Stevie Nicks, the evocative lead singer of the folk rock band Fleetwood Mac, has painted throughout her long career, but yet she says she doesn’t really think of herself as a painter. This modesty belies a body of work which almost perfectly reflects the essence of her music, and evokes the bucolic feel of the Pre-Raphaelite Brotherhood. Her paintings are at once folkish and deeply biblical.

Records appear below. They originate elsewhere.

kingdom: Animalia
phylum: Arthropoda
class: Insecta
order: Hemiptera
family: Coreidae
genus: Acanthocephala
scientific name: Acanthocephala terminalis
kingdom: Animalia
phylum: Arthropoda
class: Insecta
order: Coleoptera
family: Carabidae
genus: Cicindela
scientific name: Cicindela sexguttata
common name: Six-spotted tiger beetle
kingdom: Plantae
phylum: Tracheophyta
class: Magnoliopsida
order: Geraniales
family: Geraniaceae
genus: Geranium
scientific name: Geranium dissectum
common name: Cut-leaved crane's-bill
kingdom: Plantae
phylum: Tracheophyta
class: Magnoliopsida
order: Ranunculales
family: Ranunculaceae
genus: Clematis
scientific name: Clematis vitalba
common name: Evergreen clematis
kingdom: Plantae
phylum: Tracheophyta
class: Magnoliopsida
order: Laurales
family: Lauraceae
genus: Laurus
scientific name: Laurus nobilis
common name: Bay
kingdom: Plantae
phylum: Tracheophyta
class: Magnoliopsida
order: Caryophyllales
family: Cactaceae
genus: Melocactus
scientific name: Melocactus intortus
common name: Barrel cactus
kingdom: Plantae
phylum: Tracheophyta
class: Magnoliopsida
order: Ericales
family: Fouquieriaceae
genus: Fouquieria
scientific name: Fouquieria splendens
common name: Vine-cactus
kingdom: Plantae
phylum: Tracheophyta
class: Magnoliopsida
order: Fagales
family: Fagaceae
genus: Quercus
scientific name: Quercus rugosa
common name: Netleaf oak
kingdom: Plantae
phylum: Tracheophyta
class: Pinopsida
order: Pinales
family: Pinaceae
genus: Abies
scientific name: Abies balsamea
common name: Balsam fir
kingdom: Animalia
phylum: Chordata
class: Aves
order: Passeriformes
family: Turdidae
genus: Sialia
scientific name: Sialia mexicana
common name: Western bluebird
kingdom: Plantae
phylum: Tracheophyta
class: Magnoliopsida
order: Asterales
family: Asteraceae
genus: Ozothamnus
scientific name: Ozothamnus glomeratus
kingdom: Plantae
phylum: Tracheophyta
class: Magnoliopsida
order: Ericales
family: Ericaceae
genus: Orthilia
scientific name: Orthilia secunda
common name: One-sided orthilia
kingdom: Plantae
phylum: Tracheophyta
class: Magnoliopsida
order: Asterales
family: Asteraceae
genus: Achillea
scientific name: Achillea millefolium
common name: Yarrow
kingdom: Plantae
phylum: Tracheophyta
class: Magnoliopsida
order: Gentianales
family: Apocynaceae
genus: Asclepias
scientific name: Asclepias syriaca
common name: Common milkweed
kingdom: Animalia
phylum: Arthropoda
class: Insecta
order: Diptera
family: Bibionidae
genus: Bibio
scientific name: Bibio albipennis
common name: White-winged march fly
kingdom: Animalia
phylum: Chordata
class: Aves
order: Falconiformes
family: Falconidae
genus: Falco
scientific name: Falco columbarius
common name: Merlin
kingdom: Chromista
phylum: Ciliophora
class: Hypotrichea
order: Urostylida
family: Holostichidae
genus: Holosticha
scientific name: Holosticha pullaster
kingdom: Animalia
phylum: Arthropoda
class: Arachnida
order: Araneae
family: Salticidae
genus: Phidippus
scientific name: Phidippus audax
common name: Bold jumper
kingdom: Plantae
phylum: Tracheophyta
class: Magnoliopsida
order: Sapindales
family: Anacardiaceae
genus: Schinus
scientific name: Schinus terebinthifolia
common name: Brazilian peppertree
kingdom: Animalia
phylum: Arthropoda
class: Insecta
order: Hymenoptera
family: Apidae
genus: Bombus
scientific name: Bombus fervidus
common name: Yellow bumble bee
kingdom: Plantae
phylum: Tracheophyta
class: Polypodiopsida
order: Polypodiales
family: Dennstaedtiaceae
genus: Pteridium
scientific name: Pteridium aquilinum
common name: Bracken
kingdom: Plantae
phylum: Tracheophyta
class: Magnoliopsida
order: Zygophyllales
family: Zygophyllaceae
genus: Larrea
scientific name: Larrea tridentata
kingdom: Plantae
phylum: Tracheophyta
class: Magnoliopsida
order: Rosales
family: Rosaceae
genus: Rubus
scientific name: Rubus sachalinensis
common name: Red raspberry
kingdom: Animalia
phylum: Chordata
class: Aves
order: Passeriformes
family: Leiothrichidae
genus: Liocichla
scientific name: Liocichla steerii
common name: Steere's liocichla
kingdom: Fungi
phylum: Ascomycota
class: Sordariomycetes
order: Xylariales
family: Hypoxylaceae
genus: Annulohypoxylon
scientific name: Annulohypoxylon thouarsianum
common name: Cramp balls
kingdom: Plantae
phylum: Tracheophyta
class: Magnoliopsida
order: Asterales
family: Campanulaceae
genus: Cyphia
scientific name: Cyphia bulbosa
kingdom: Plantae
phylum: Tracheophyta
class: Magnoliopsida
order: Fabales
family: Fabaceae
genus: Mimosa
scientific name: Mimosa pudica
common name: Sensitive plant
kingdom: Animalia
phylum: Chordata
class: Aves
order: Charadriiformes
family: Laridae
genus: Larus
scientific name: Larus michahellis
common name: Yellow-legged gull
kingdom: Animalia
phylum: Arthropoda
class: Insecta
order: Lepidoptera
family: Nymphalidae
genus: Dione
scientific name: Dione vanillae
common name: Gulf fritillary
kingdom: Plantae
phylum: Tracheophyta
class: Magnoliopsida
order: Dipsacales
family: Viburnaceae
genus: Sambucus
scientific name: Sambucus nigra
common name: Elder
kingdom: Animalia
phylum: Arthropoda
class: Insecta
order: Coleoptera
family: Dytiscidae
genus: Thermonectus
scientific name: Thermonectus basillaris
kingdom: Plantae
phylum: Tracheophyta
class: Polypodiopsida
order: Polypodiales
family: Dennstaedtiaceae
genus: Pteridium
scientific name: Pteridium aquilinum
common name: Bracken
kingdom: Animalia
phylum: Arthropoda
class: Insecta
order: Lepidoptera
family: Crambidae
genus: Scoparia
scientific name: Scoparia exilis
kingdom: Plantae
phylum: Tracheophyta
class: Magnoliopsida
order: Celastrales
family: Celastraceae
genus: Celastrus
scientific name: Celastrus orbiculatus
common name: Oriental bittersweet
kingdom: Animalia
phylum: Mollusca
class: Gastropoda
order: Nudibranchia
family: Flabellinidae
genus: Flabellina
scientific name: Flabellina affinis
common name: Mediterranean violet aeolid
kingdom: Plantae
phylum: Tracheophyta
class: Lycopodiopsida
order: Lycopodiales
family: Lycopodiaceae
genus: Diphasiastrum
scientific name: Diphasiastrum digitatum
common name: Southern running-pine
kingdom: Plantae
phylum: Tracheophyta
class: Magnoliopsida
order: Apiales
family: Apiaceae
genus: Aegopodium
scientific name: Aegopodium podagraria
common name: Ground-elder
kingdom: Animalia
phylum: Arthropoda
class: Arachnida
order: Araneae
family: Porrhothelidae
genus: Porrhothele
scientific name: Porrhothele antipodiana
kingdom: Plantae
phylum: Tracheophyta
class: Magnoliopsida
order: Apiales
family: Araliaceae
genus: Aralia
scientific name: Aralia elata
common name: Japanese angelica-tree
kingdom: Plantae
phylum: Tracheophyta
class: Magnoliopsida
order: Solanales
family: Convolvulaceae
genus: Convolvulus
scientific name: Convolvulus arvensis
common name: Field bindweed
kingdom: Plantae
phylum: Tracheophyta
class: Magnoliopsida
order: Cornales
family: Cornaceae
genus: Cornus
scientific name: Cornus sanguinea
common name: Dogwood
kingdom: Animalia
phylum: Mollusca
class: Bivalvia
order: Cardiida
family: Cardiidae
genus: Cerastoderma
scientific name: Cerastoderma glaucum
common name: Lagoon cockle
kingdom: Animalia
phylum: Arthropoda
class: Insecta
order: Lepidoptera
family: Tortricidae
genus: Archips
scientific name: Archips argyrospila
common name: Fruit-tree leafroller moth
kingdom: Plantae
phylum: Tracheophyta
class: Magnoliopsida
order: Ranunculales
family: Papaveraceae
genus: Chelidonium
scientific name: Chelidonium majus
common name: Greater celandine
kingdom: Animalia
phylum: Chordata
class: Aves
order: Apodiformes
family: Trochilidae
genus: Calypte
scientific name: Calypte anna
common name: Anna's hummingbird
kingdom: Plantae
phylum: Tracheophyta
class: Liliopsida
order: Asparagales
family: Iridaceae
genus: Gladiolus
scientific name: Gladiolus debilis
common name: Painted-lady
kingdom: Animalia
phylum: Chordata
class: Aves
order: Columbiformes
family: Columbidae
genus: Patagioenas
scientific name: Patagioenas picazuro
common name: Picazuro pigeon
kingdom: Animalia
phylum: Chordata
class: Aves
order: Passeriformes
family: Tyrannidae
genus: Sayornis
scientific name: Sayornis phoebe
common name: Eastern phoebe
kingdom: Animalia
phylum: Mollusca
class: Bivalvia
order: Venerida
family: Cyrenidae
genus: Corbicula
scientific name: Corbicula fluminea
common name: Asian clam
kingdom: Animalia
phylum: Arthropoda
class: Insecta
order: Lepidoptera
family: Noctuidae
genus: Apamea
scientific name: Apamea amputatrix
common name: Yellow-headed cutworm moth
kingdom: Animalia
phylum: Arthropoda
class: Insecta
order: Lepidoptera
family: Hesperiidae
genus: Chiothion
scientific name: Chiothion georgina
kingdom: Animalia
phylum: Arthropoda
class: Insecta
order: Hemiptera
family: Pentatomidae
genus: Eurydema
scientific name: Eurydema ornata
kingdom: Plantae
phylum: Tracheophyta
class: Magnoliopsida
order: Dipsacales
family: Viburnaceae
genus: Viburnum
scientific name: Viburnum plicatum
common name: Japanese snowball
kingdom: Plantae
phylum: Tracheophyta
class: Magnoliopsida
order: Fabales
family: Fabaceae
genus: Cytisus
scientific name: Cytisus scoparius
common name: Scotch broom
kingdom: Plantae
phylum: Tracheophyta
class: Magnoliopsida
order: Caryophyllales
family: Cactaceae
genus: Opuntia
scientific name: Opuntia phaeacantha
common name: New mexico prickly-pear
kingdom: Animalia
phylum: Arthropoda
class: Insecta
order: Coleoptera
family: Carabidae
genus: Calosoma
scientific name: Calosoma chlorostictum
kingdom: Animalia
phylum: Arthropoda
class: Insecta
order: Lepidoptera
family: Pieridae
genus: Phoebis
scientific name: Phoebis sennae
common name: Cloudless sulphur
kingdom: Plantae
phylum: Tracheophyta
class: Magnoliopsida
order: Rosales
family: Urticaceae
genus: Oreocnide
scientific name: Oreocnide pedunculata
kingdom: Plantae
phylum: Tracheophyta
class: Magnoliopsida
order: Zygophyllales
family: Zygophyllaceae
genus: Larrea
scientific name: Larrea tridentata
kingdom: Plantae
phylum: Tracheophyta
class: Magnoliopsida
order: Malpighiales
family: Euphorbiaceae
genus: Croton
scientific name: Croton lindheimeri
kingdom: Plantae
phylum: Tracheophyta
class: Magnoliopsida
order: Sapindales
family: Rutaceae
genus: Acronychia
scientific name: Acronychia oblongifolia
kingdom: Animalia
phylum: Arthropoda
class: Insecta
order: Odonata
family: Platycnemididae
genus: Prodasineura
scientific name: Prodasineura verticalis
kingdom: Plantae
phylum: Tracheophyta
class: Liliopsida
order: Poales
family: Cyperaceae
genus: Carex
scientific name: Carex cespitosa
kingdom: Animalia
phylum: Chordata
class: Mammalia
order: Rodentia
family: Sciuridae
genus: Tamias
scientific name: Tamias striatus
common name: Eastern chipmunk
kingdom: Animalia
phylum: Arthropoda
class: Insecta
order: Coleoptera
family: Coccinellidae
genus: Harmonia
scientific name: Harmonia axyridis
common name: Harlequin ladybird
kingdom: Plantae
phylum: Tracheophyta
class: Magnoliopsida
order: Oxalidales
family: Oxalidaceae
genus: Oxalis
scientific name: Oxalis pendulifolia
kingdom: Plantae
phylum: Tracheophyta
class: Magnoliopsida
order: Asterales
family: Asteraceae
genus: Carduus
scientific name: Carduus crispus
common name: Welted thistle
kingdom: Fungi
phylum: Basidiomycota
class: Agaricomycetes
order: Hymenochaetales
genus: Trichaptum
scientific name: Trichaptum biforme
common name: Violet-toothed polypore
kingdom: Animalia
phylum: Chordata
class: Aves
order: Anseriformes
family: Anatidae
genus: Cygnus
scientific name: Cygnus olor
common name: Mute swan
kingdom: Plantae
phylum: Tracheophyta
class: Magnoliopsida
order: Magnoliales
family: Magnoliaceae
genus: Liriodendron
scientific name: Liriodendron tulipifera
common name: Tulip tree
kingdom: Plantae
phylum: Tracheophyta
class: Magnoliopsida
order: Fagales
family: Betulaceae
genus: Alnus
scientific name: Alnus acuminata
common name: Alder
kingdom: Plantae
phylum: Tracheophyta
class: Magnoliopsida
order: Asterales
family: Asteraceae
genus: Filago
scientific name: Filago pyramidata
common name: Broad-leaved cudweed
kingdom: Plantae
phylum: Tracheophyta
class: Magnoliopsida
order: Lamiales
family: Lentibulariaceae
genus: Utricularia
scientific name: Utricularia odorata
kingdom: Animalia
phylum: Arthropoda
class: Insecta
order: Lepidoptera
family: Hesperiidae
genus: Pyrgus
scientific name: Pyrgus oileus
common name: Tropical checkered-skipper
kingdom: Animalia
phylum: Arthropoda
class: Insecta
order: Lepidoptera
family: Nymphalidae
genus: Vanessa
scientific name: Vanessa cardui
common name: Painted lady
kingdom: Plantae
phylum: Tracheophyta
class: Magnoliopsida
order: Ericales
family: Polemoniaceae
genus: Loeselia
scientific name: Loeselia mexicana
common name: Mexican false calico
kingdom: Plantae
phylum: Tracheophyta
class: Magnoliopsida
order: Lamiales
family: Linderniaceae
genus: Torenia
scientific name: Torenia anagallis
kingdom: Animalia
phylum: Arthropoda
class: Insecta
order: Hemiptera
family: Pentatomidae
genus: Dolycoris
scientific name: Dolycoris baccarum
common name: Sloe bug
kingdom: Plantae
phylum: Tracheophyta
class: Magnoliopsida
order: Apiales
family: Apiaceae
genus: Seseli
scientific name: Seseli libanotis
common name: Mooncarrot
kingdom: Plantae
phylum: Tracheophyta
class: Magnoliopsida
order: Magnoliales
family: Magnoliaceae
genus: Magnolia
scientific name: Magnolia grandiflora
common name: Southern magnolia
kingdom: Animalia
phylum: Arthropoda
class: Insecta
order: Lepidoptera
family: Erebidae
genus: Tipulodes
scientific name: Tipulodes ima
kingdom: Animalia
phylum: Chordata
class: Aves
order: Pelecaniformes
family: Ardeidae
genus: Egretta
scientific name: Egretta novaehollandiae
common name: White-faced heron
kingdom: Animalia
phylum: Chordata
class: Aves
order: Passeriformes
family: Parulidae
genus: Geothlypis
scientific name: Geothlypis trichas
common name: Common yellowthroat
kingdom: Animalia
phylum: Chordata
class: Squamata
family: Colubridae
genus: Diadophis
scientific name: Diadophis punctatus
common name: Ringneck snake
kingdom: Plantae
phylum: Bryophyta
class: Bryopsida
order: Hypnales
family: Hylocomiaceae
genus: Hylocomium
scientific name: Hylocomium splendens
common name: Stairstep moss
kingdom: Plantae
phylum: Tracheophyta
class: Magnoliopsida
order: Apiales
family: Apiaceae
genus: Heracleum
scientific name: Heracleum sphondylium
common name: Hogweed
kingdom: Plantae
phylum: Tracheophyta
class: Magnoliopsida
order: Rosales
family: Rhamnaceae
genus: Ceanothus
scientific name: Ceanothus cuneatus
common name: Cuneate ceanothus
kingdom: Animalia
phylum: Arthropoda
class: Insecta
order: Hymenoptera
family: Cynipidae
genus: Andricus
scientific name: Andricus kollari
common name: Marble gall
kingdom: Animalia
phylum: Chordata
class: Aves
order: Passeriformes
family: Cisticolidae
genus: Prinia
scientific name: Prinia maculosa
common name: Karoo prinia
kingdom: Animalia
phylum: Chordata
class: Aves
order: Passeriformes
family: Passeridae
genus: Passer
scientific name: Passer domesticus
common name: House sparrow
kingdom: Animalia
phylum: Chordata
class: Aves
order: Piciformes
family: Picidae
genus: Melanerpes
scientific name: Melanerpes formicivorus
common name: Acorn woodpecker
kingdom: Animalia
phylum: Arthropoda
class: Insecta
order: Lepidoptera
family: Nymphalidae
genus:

‘They’re all angels,’ she said of her art. ‘I only draw angels. I started to draw when my best friend got Leukemia. And that’s what she’s left me. And so I know she’s really excited now because it has finally, after the last 9 years, come to fruition, and people have finally started appreciating it. But I never drew a thing before she got sick.’

Sylvester Stallone

Sylvester Stallone has been an icon in the film world for decades, best known for writing and starring in the blockbuster movie franchise Rocky. But few of his fans realise that he has been painting for almost as long as he has acted – nearly 50 years.

Stallone’s work has evolved over the decades, with later canvases veering towards abstract forms and a reduced colour palette of black, white, and red. Stallone cites the works of Jean-Michel Basquiat, Francis Bacon, and Kasimir Malevich as his key influences, as well as Andy Warhol, for whom he famously posed in a series of photographic portraits in the 1980s. A prolific screenwriter, he often used art to help conceptualize his characters; including his 1970s painting Finding Rocky served as a means of entry into his character’s mindset. Stallone’s works have been featured in retrospective museum exhibitions in St. Petersburg, Russia, and Nice, France.

Ronnie Wood

Who would have thought it, but this quintessential bad boy of rock ‘n roll has consistently found solace in art and has painted throughout his wild days in the Rolling Stones. Ronnie Wood says: ‘There is no kind of therapy like the one you have from starting a picture and then seeing it through to the end.’

Having received formal art training at Ealing College of Art, Ronnie has been a prolific painter since his teens. He has described painting as being like therapy and would create portraits of figures he admired. Elvis Presley, Jimi Hendrix and fellow band member Mick Jagger are just a few of those he has painted, along with other musicians, friends and family.

Varying his medium depending on the mood he wishes to evoke, Ronnie creates his original pieces in charcoals, oils, watercolours, spray paints, oil pastels and acrylics. His subjects range from band members and musicians he admires to close friends and self-portraits.

For Ronnie, music and art have always gone hand-in-hand, and the intensity that he brings to the guitar translates onto canvas and paper with rhythmic line and vibrant colour. Ronnie’s paintings are a record of his many talents and loves. One of the things he most enjoys is to paint the views from his farm in County Kildare Ireland and the horses he keeps in stables there, allowing him time to take time out from both the media attention that follows him everywhere and also work on his future projects, both with the Rolling Stones and other musicians, in a more secluded atmosphere.

‘I apply musical theory to my art. I build artworks in much the same way as studio overdubs, the more defined ones are things that stand out in the mix.’